- Etisalat agrees MoU with Rakuten Mobile
- Duo to develop an Open RAN-based blueprint based on Rakuten Communications Platform (RCP)
- Etisalat has been exploring Open RAN’s potential for more than a year
Middle East operator giant Etisalat has advanced its Open RAN strategy by signing a Memorandum of Understanding (MoU) to “develop a reference blueprint for mobile broadband networks and Open RAN technology based on the Rakuten Communications Platform (RCP).”
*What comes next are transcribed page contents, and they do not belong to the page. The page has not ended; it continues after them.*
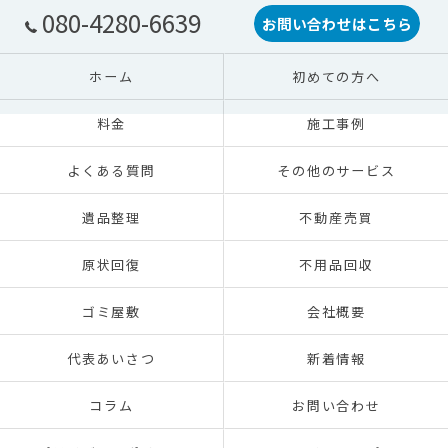
080-4280-6639
お問い合わせはこちら
ホーム
初めての方へ
料金
施工事例
よくある質問
その他のサービス
遺品整理
不動産売買
原状回復
不用品回収
ゴミ屋敷
会社概要
代表あいさつ
新着情報
コラム
お問い合わせ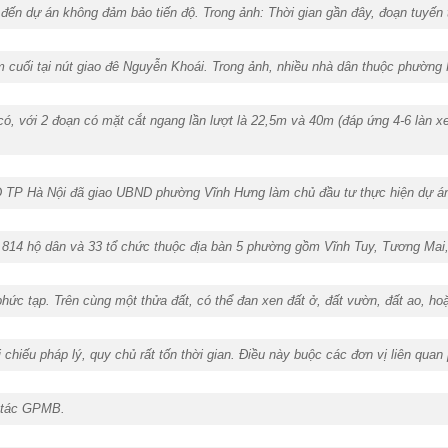
 đến dự án không đảm bảo tiến độ. Trong ảnh: Thời gian gần đây, đoạn tuyế
ểm cuối tại nút giao đê Nguyễn Khoái. Trong ảnh, nhiều nhà dân thuộc phường
 với 2 đoạn có mặt cắt ngang lần lượt là 22,5m và 40m (đáp ứng 4-6 làn xe
ND TP Hà Nội đã giao UBND phường Vĩnh Hưng làm chủ đầu tư thực hiện dự 
đến 814 hộ dân và 33 tổ chức thuộc địa bàn 5 phường gồm Vĩnh Tuy, Tương M
hức tạp. Trên cùng một thửa đất, có thể đan xen đất ở, đất vườn, đất ao, ho
 chiếu pháp lý, quy chủ rất tốn thời gian. Điều này buộc các đơn vị liên quan
ng tác GPMB.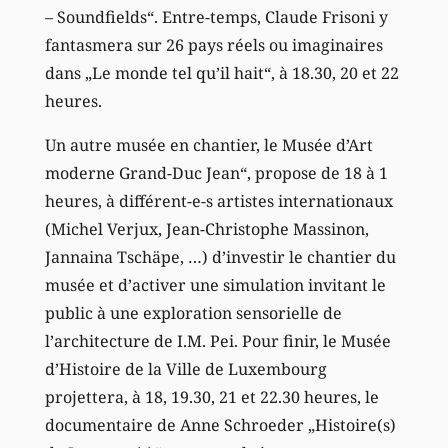
– Soundfields“. Entre-temps, Claude Frisoni y
fantasmera sur 26 pays réels ou imaginaires
dans „Le monde tel qu’il hait“, à 18.30, 20 et 22
heures.
Un autre musée en chantier, le Musée d’Art
moderne Grand-Duc Jean“, propose de 18 à 1
heures, à différent-e-s artistes internationaux
(Michel Verjux, Jean-Christophe Massinon,
Jannaina Tschäpe, …) d’investir le chantier du
musée et d’activer une simulation invitant le
public à une exploration sensorielle de
l’architecture de I.M. Pei. Pour finir, le Musée
d’Histoire de la Ville de Luxembourg
projettera, à 18, 19.30, 21 et 22.30 heures, le
documentaire de Anne Schroeder „Histoire(s)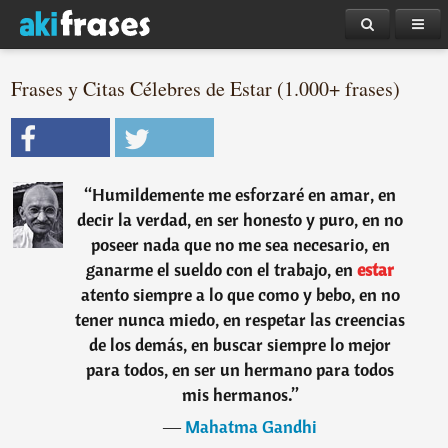
Frases y Citas Célebres de Estar (1.000+ frases)
“
Humildemente me esforzaré en amar, en
decir la verdad, en ser honesto y puro, en no
poseer nada que no me sea necesario, en
ganarme el sueldo con el trabajo, en
estar
atento siempre a lo que como y bebo, en no
tener nunca miedo, en respetar las creencias
de los demás, en buscar siempre lo mejor
para todos, en ser un hermano para todos
mis hermanos.
”
―
Mahatma Gandhi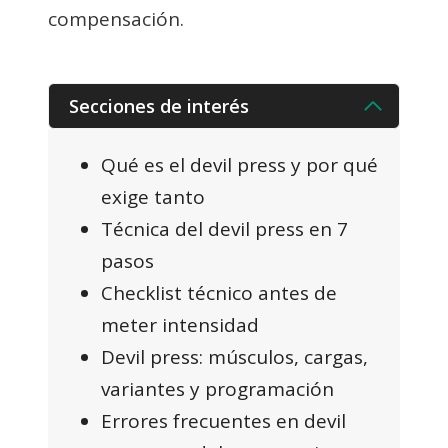
compensación.
Secciones de interés
Qué es el devil press y por qué
exige tanto
Técnica del devil press en 7
pasos
Checklist técnico antes de
meter intensidad
Devil press: músculos, cargas,
variantes y programación
Errores frecuentes en devil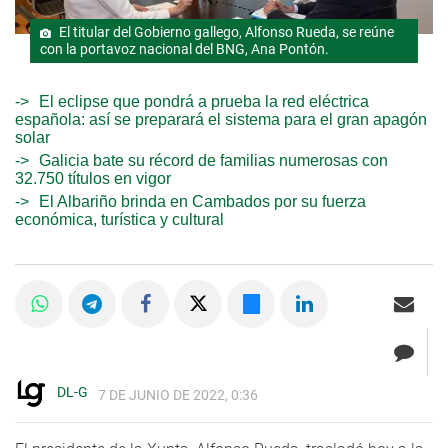
El titular del Gobierno gallego, Alfonso Rueda, se reúne
con la portavoz nacional del BNG, Ana Pontón.
El eclipse que pondrá a prueba la red eléctrica
española: así se preparará el sistema para el gran apagón
solar
Galicia bate su récord de familias numerosas con
32.750 títulos en vigor
El Albariño brinda en Cambados por su fuerza
económica, turística y cultural
DL-G
7 DE JUNIO DE 2022, 0:36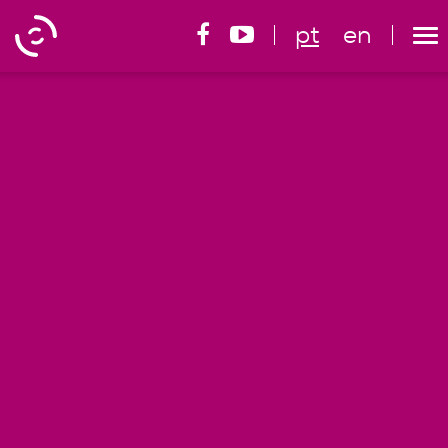
pt
en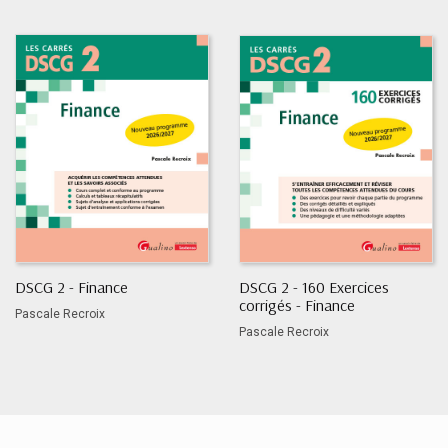
DSCG 2 - Finance
DSCG 2 - 160 Exercices
corrigés - Finance
Pascale Recroix
Pascale Recroix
RCP is the brainchild of Rakuten Mobile CTO Tareq Amin, who wants to take the technology elements and network architecture models used in the Japanese operator’s Open RAN-based 5G network and make them available to others interested in building multivendor, disaggregated radio access networks via an online marketplace. Amin is keen to see Open RAN adopted globally to create a bigger and broader ecosystem of developers and develop greater economies of scale, as well as drive additional revenues for Rakuten Mobile and its RCP partners such as Altiostar, NEC and Airspan.
Amin said recently that more than 15 companies have shown an interest in working with the RCP team to develop blueprints for Open RAN deployments, but most are keeping a low profile: Etisalat becomes the second company to make a public announcement about its RCP engagement, following US operator Ligado Networks. (See Ligado Networks likes Rakuten Mobile’s Open RAN playbook.)
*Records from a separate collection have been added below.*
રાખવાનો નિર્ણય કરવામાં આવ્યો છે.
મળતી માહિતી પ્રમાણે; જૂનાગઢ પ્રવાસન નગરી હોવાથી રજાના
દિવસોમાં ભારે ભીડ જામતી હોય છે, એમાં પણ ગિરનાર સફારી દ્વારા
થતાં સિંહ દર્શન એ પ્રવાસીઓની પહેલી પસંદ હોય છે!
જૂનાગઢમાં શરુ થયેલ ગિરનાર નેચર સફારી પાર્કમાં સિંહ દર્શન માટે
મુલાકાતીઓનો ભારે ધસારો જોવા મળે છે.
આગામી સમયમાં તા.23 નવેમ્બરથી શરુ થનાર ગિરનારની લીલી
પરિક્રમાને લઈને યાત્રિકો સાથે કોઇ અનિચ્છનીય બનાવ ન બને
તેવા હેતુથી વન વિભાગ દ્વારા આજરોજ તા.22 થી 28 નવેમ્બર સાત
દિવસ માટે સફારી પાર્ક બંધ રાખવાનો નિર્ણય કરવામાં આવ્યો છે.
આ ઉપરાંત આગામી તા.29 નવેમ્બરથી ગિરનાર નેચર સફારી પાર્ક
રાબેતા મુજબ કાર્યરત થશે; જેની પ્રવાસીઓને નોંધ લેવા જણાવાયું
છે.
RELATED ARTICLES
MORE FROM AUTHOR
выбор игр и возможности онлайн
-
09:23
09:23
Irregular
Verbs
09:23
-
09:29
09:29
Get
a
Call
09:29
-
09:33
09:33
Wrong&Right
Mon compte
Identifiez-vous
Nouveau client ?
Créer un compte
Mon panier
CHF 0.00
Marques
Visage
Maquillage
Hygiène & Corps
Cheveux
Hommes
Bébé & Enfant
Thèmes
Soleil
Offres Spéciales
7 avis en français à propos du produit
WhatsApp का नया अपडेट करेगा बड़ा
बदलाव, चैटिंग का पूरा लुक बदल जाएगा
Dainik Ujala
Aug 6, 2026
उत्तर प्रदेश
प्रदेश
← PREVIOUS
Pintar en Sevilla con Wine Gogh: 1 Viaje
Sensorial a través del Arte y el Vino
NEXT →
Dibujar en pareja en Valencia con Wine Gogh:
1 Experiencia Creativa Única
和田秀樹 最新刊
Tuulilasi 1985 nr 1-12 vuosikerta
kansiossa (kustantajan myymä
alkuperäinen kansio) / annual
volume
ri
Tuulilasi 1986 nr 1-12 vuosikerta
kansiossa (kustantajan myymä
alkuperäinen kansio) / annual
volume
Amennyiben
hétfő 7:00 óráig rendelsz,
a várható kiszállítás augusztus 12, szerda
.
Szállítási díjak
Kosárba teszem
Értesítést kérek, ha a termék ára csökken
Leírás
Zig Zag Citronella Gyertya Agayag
For Etisalat, the move represents the latest step in its Open RAN journey: It announced in early January last year it was in the early stages of an Open RAN deployment in the UAE, working with companies such as Altiostar, Cisco and NEC. (See O-RAN makes MENA debut courtesy of Etisalat.)
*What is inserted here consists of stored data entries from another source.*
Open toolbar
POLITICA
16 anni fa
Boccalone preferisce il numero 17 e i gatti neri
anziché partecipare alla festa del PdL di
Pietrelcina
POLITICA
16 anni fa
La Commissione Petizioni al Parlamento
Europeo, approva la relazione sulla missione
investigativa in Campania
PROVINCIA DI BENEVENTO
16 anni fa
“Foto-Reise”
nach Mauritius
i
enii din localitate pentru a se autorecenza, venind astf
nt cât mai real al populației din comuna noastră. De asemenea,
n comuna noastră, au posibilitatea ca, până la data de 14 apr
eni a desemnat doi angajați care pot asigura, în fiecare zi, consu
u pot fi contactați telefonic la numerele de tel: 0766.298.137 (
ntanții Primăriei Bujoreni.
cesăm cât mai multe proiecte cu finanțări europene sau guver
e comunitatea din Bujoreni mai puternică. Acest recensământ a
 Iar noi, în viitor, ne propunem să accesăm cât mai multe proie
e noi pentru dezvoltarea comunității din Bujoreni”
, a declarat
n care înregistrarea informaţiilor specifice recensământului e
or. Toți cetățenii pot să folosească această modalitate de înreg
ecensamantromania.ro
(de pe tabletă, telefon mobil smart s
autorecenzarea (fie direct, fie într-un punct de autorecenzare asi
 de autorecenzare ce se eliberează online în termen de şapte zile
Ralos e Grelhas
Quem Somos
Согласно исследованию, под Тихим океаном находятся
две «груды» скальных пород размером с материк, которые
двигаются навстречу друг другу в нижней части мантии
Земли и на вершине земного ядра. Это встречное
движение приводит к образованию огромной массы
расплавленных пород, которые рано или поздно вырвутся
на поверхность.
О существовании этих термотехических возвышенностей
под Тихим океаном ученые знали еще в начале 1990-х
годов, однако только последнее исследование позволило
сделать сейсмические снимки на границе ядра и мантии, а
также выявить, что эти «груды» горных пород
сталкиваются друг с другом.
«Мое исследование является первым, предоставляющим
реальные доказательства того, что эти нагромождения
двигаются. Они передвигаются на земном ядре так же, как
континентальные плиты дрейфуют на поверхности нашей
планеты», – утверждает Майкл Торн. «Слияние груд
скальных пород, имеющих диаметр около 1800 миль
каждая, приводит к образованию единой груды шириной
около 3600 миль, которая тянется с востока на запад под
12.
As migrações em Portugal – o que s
Then weeks later it announced an Open RAN trial with Parallel Wireless.
And Etisalat has a broad range of markets in which it can test and trial the potential of Open RAN before deciding how best to adopt the approach (if at all) in its production networks. The Abu Dhabi-based operator has more than 135 million mobile customers across the Middle East, Africa and Asia, including 10.4 million in the United Arab Emirates (UAE), 72.9 million customers across the Maroc Telecom group (11 markets in Africa), 26.4 million in Egypt, and 25.5 million in Pakistan.
In 2020 it generated group revenues of 51.7 billion Emirati Dirham (US$14.1 billion) and a net profit of AED9 billion ($2.45 billion). It is expecting overall revenues to remain stable this year and assign 16-18% of revenues to its capex budget.
Etisalat isn’t the only operator in the Middle East working with Rakuten Mobile on Open RAN’s potential: Saudi national operator stc is also collaborating with the Japanese operator in a relationship that might involve the RCP at some point.
And Rakuten isn’t he only Japanese operator seeking to build new business opportunities through Open RAN tech and blueprints: NTT DOCOMO recently announced the formation of a 5G Open RAN Ecosystem that aspires to take best-of-breed multivendor solutions to the broader communications networking industry. (See NTT DOCOMO spearheads new 5G Open RAN Ecosystem.)